Obviously not everyone values themselves the same or just maybe I've just been sprinkled with too much pixie dust.  :hysterical:


----------



## rfc0001

chriskre said:


> There is something to be said for having control over your own reservations.
> IMO renting from anyone makes that much riskier.


This is true, and why most people buy timeshares.  It's not an investment.  It's a convenience to book where you want when you want.  It's also a way to control cash flow -- spend more up front and spend less later (in DVCs' case $0 later if you rent half your points)


> I have no doubt Poly will be difficult to book in early December which is one of my favorite times to be in Disney.  In the end, I just feel that I am worth the "investment".
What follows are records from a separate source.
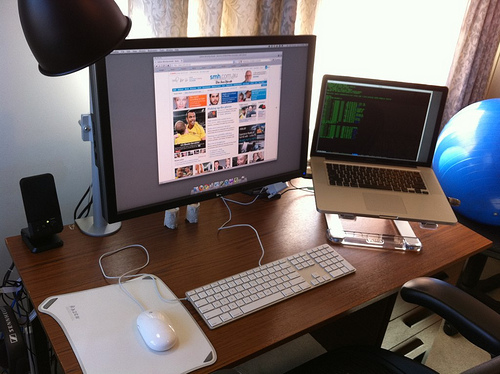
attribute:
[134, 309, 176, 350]
mouse — white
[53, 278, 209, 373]
mouse pad — white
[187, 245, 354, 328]
keyboard — white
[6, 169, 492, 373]
desk — wooden, dark wood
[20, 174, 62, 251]
speaker — black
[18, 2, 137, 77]
lamp — black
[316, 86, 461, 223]
laptop — open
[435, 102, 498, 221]
ball — blue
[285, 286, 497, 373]
chair — dark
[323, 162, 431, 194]
keyboard — black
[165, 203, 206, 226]
support — clear plastic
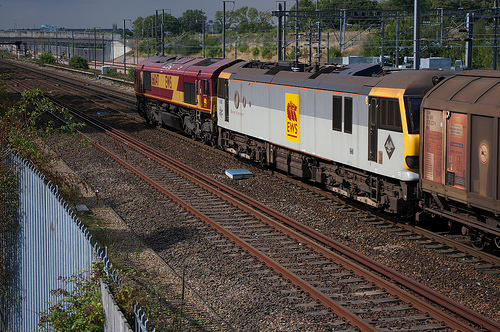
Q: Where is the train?
A: On tracks.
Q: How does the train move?
A: On wheels and tracks.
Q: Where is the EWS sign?
A: On the side of the train.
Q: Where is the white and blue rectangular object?
A: Next to the train.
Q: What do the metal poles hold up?
A: Wires.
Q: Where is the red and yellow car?
A: Behind the train engine.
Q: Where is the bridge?
A: In the near distance.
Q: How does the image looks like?
A: Good.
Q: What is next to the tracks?
A: Cliff.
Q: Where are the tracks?
A: On ground.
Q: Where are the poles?
A: Next to train.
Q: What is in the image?
A: Rusted set of trains.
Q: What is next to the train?
A: Blue iron fence.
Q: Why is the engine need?
A: To run.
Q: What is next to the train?
A: Trees.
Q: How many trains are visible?
A: One.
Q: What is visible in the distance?
A: An overpass.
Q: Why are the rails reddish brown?
A: They're rustyl.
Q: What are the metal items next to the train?
A: More train tracks.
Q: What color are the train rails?
A: Brown.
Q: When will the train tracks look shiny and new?
A: Never again.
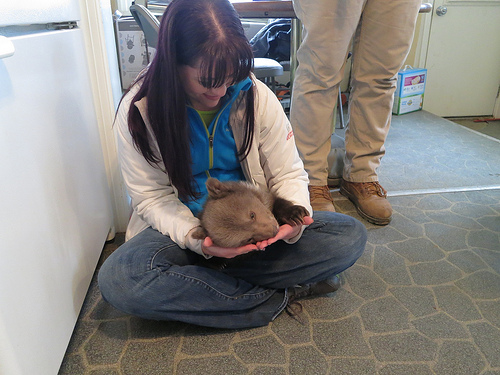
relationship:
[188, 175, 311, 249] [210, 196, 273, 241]
bear has head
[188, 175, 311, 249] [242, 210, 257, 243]
bear has eye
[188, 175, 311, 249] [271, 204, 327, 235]
bear has paw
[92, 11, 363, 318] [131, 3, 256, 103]
woman has head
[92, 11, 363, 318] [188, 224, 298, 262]
woman has hand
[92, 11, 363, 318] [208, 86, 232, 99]
woman has nose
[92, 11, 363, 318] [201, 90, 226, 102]
woman has mouth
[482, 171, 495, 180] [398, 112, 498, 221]
stone on floor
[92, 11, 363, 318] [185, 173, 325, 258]
woman holds bear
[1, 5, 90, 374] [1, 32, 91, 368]
fridge has door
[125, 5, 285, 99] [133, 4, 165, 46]
chair has back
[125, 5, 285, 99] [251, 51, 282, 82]
chair has front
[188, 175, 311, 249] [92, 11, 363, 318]
bear with woman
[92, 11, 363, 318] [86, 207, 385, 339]
woman wears jeans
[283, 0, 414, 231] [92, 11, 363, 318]
person near woman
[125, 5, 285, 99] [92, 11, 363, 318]
chair behind woman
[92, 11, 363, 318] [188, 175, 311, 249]
woman holds bear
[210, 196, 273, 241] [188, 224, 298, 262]
head in hands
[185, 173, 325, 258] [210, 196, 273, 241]
bear has head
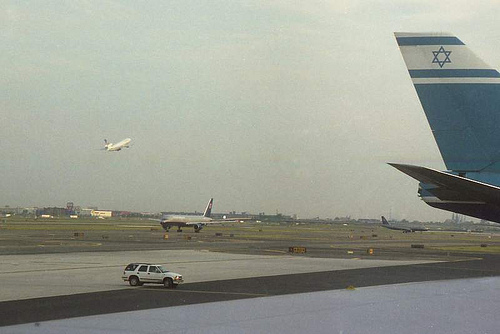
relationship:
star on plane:
[432, 46, 451, 67] [389, 31, 499, 226]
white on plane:
[395, 33, 499, 84] [389, 31, 499, 226]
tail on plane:
[204, 199, 214, 217] [149, 199, 239, 232]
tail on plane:
[104, 138, 111, 148] [101, 138, 133, 151]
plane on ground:
[389, 31, 499, 226] [0, 216, 498, 331]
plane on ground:
[149, 199, 239, 232] [0, 216, 498, 331]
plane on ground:
[381, 216, 429, 234] [0, 216, 498, 331]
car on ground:
[123, 262, 183, 289] [0, 216, 498, 331]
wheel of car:
[129, 277, 138, 285] [123, 262, 183, 289]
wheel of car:
[164, 278, 172, 286] [123, 262, 183, 289]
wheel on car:
[129, 277, 138, 285] [123, 262, 183, 289]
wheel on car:
[164, 278, 172, 286] [123, 262, 183, 289]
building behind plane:
[73, 208, 112, 217] [149, 199, 239, 232]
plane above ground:
[101, 138, 133, 151] [0, 216, 498, 331]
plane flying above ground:
[101, 138, 133, 151] [0, 216, 498, 331]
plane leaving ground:
[101, 138, 133, 151] [0, 216, 498, 331]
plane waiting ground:
[149, 199, 239, 232] [0, 216, 498, 331]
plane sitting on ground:
[149, 199, 239, 232] [0, 216, 498, 331]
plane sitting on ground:
[381, 216, 429, 234] [0, 216, 498, 331]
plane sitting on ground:
[389, 31, 499, 226] [0, 216, 498, 331]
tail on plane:
[389, 31, 499, 226] [389, 31, 499, 226]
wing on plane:
[195, 219, 249, 224] [149, 199, 239, 232]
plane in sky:
[101, 138, 133, 151] [0, 1, 495, 225]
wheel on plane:
[162, 226, 202, 232] [149, 199, 239, 232]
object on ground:
[347, 249, 352, 253] [0, 216, 498, 331]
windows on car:
[124, 266, 169, 272] [123, 262, 183, 289]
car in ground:
[123, 262, 183, 289] [0, 216, 498, 331]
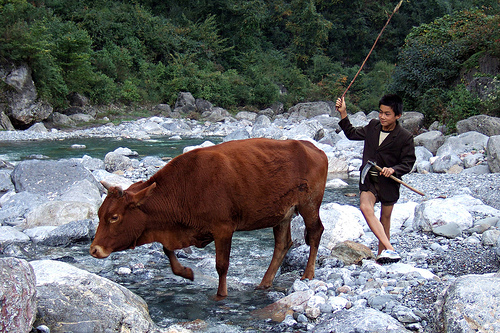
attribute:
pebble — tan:
[184, 317, 210, 331]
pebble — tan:
[337, 286, 349, 293]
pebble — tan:
[269, 307, 285, 324]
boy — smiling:
[329, 86, 416, 262]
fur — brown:
[187, 149, 314, 241]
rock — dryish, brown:
[328, 231, 378, 264]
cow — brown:
[70, 137, 332, 309]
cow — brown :
[88, 138, 335, 298]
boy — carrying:
[316, 89, 427, 279]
I agree.  We are booking Poly week before Christmas -- couldn't stay at MK resort otherwise.  We're spending less points as well since we can fit in a Poly Studio vs. 1bdrm @ another resort. See you there! I'll buy you a Dole Whip 


> Obviously not everyone values themselves the same or just maybe I've just been sprinkled with too much pixie dust.  :hysterical:


One can never have too much Pixie dust


----------



## chriskre

rfc0001 said:


> We are booking Poly week before Christmas -- couldn't stay at MK resort otherwise.  We're spending less points as well since we can fit in a Poly Studio vs. 1bdrm @ another resort. See you there! I'll buy you a Dole Whip



I'm taking you up on that Dole Whip!  
But I want mine sprinkled with pixie dust.


----------



## Serina

Anyone reserve a Poly Villa or Bungalow yet?


----------



## djohn06

I'm very late to this party.  But I just wanted to clarify something's on DVC.  I own 3 DVC resorts and 3 non DVC resorts that have the highest standings in both II and RCI.  I also bought 3 of my DVC resorts towards the tail end of the great recession.  I say all that because, so much of what is spoken about investing in the stock market is truly hindsight.  The reason I chose DVC is because it wasn't the stock market and I needed a hedge against stocks.  In addition, DVC is one of the few timeshares I could purchase and rent to someone for 2 to 3x's what I pay in yearly Maint fees.  Someone mentioned renting via David's at $13 a point.  That is childs play (i.e. if you want quick money).  I can easily rent days during week 51 or 52 on redweek for $16 to $17 a point.  WDW resort is at its highest capacity and people don't want to pay the $24 pp cash rate, so I am still providing great savings.  Also, DVC is fully booked.  So finding an owner to rent for this specific timeframe is slim to none once Sept rolls around. During the months of October and November, I had 20+ inquiries about my BLT studio that I ended up renting for $16 pp.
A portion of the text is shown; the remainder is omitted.